<<<<
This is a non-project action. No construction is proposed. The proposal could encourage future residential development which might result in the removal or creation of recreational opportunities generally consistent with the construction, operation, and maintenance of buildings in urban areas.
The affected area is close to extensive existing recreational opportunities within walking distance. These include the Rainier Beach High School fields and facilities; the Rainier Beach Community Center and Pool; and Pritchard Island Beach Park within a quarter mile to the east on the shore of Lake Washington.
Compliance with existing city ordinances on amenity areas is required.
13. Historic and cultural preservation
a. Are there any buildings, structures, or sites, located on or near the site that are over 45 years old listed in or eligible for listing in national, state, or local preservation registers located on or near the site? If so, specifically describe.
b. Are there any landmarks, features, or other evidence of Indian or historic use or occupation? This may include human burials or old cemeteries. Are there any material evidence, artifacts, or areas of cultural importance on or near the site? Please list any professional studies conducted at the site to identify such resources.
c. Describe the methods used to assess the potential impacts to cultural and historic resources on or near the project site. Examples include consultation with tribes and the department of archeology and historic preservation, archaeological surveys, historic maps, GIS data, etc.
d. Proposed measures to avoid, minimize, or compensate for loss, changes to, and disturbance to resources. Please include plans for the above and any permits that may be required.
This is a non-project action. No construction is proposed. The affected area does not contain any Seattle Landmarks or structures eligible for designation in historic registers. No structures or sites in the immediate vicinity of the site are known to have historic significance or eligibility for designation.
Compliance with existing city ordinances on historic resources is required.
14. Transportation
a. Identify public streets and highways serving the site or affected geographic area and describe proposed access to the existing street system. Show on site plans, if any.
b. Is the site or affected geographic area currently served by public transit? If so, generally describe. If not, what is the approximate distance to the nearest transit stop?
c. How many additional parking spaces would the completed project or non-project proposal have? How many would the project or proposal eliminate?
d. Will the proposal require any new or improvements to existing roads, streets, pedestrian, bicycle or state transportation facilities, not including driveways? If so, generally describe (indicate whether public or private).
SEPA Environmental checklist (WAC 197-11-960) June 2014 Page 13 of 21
>>>>
<<<<
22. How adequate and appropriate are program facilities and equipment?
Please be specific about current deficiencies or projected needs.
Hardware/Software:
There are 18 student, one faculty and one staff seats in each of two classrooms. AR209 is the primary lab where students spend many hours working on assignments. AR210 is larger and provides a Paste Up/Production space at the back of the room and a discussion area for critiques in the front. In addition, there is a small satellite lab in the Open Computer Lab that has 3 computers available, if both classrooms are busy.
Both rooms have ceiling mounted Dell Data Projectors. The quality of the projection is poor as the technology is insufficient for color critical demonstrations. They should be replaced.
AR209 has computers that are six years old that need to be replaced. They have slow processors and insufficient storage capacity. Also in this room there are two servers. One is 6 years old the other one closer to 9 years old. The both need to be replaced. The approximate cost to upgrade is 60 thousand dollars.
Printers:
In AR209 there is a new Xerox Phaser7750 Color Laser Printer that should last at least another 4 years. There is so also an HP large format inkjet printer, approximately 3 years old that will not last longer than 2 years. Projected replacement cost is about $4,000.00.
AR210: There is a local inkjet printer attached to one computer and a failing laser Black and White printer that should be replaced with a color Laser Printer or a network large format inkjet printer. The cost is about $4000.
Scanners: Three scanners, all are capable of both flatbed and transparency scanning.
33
>>>>
- Exercise
When the word "replaced" appears in a line of the listing, copy that line.

- Solution below
Both rooms have ceiling mounted Dell Data Projectors. The quality of the projection is poor as the technology is insufficient for color critical demonstrations. They should be replaced.
AR209 has computers that are six years old that need to be replaced. They have slow processors and insufficient storage capacity. Also in this room there are two servers. One is 6 years old the other one closer to 9 years old. The both need to be replaced. The approximate cost to upgrade is 60 thousand dollars.
AR210: There is a local inkjet printer attached to one computer and a failing laser Black and White printer that should be replaced with a color Laser Printer or a network large format inkjet printer. The cost is about $4000.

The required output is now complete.